Buy Nifty Jun 23, 2022 15,300 Put at 155 and Short Jun 23, 2022 at 15,000 Put at 68, Short Jun 23, 2022 14,800 Put at 40. (Total Cost = 47).
Risky assets came under heavy pressure last week as the Nifty fell in line with global indices with a loss of nearly 6%. Excluding FMCG, nearly all sector indices lost more than 5%, with deep cuts in the technology and metals sectors. Broader markets have also seen a sharp decline as the small cap index lost another 8%. Going forward, we think any short-covering is likely in settlement week and until then a major recovery seems unlikely.
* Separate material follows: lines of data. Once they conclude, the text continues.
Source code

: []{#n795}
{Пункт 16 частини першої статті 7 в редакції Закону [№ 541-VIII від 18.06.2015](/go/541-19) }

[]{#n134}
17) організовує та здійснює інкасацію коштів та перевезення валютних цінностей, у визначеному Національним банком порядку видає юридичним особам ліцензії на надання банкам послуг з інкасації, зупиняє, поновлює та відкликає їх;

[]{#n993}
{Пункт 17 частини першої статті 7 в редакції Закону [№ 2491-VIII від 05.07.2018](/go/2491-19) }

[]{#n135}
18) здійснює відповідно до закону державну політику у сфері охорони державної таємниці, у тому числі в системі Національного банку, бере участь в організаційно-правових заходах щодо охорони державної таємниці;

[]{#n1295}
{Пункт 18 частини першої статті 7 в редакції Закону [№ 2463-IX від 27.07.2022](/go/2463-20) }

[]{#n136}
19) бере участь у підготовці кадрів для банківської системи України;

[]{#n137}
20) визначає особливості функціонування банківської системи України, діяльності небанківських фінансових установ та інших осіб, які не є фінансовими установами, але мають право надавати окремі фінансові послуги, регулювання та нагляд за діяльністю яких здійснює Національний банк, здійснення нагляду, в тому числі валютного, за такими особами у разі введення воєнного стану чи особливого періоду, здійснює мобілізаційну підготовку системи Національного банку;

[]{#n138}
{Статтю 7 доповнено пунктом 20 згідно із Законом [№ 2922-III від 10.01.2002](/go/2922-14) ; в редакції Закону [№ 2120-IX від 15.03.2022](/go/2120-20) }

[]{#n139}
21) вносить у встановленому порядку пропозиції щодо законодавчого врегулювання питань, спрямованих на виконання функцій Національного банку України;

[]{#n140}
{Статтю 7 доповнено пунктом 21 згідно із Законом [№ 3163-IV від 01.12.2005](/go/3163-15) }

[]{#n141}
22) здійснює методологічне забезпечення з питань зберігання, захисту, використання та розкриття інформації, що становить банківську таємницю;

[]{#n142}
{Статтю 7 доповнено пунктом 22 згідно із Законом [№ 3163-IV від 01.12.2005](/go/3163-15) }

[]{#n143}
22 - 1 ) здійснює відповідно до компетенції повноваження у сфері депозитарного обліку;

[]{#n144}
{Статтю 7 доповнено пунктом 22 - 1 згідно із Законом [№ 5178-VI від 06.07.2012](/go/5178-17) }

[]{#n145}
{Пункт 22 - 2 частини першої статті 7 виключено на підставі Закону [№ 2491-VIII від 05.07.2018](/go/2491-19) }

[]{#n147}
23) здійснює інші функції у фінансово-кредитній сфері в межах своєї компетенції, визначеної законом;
From a data perspective, FII’s net short position has again risen sharply to its highest level since March 2020, along with an increase in short positions in equity futures. Therefore, it is likely that there is a short coverage towards the settlement. Nifty has fallen more than 2,000 points in the last three occasions since October. For example, levels near 14,600-14,800 can be viewed from a reversal point of view.
Due to sharp declines, option writers have held up during the Put strikes and the main Put base is still placed at 15,500 and 16,000 strikes for monthly settlement. On the other hand, new call writing is visible at 15,700 strike, which was the recent outage level. Therefore, any short-term recovery can be capped at 15,700.
Therefore, since we keep our opinion bearish, we advise traders to opt for the Bearish Put Ladder option strategy. It is a three legged option strategy and consists of buying one ATM strike of Put option and selling two lower strikes of Put options.
If we keep the target between 14800 and 15000 we think traders can opt for the Put ladder strategy where maximum profit will be made between 14800 and 15000. However, one has to be careful at the bottom as the strategy starts to make a loss if the handy goes under 14500 in the current settlement.
The trader will make a profit if Nifty stays or expires between the levels of 14,550 to 15,225.